Nekora movement by Kayes Media. For 11 years old, her movement is pretty balanced. Her front foot is higher than her rear, leading to her topline not as level as it should be. She also was very excited in the ring which can throw movement, which is why a hands on exam of structure is important.

 

Photo by Kayes Media
Wallen movement by Kayes Media. 10 month old puppy needing more ring practice/exposure. While he’s not perfect, I’m pleased with his movement overall, as he has some more maturing to do and hopefully will improve with training and of course maturity. He’s a bit square so he will have to compensate for that. He’s clean coming and going, reach and drive is moderate.

 

Photo by Kayes Media

 

Astrid movement by Phyllis Ensley. She was 3 years old in this picture. Level topline, moderate balanced reach and drive.

 

Astrid out coat at almost 3 years old.

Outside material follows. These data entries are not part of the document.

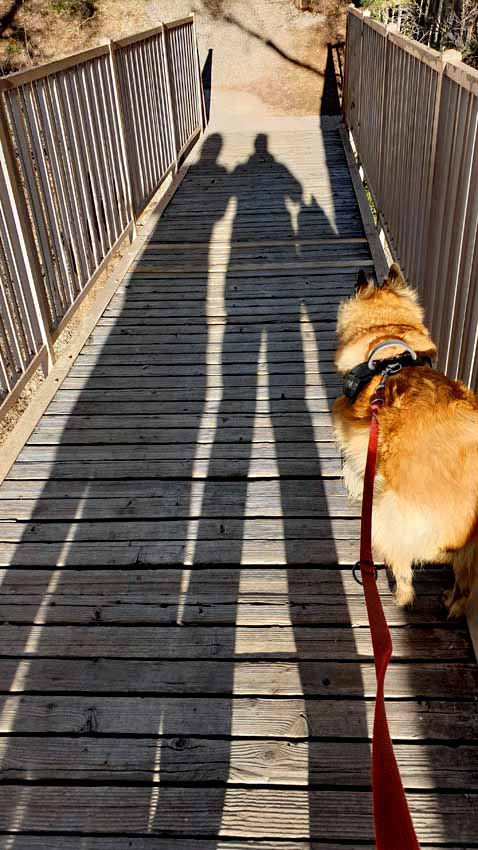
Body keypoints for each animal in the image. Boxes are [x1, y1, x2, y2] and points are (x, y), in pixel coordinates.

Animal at [333, 263, 478, 615]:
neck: (389, 346)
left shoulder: (357, 442)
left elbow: (355, 470)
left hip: (387, 518)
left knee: (404, 572)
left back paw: (399, 596)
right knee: (464, 588)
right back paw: (450, 604)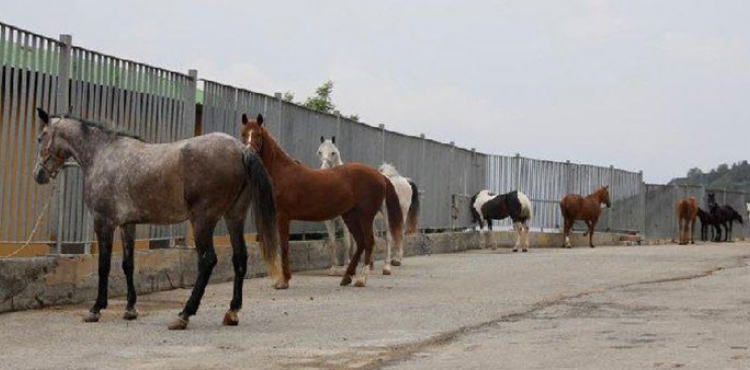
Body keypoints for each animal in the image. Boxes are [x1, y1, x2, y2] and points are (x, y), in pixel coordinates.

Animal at [241, 114, 406, 288]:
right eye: (243, 134)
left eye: (258, 134)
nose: (248, 154)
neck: (282, 172)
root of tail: (380, 175)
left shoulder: (283, 217)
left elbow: (284, 246)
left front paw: (284, 281)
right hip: (350, 216)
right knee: (360, 242)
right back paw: (346, 277)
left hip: (366, 216)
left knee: (369, 241)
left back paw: (362, 278)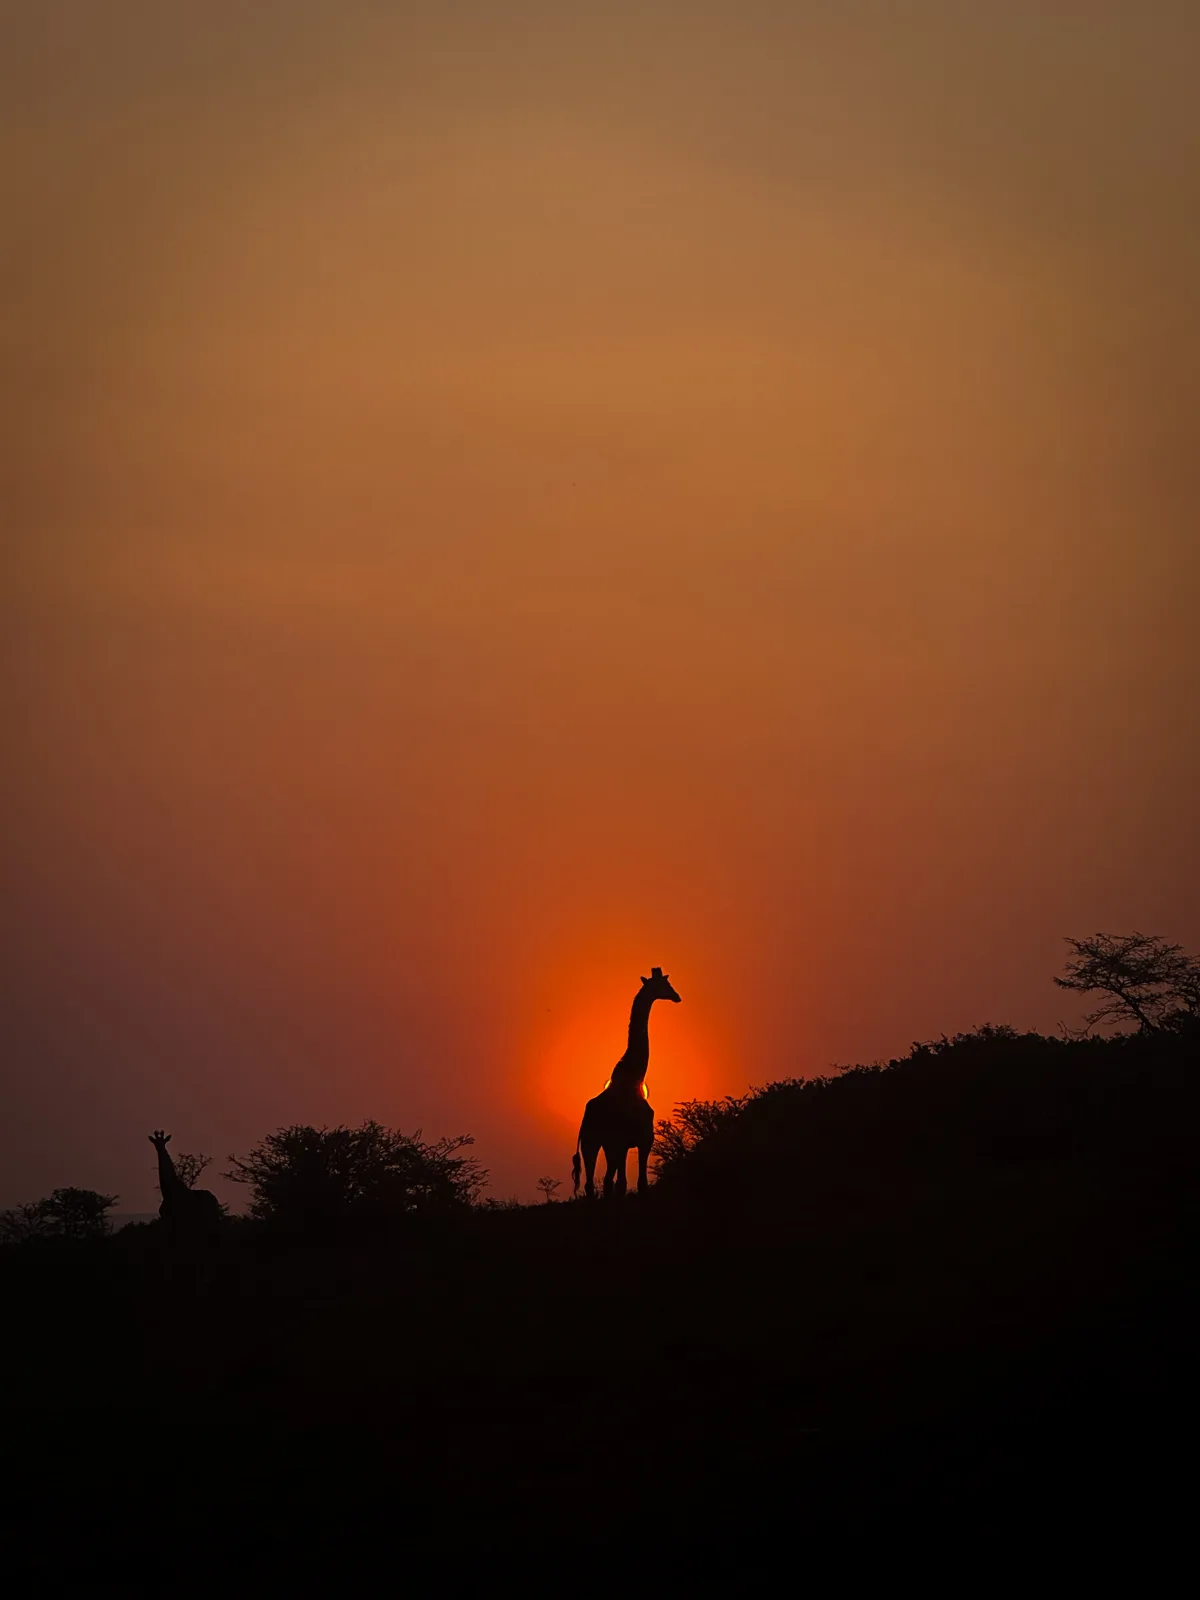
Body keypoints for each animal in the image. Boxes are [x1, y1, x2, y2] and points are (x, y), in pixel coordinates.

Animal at [572, 968, 681, 1198]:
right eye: (665, 984)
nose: (677, 996)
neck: (633, 1079)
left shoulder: (632, 1142)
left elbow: (629, 1183)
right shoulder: (636, 1140)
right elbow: (632, 1184)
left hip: (596, 1144)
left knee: (597, 1184)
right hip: (600, 1143)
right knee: (602, 1183)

Perry 2021. Photo by Phyllis Ensley

It is no easy feat trying to balance temperament, type, structure, hell, I’ll even throw in drive into the mix, with unfortunately, in my humble opinion, structure being one the last things considered. Judges, breeders, exhibitors, and enthusiasts need to be aware of the consequences of ignoring something like structure in their breeding program. Flashy, exaggerated, energy wasting movement should be a no go, just as small, tiny steps are also useless in the grand scheme of a hunting dog traversing the mountains of Japan. Honor what the breed was originally developed for. Understand structure and drive were the  very basis of the Shiba Inu, not to mention correct bone structure leads to a more comfortable existence (think less arthritis, knee, hip, and elbow issues while the dog is young). Being aware of your dog’s structural faults isn’t a negative thing. Understanding what improvements are needed in your breeding program is the first step in responsibly promoting and preserving our amazing breed as it was intended it be.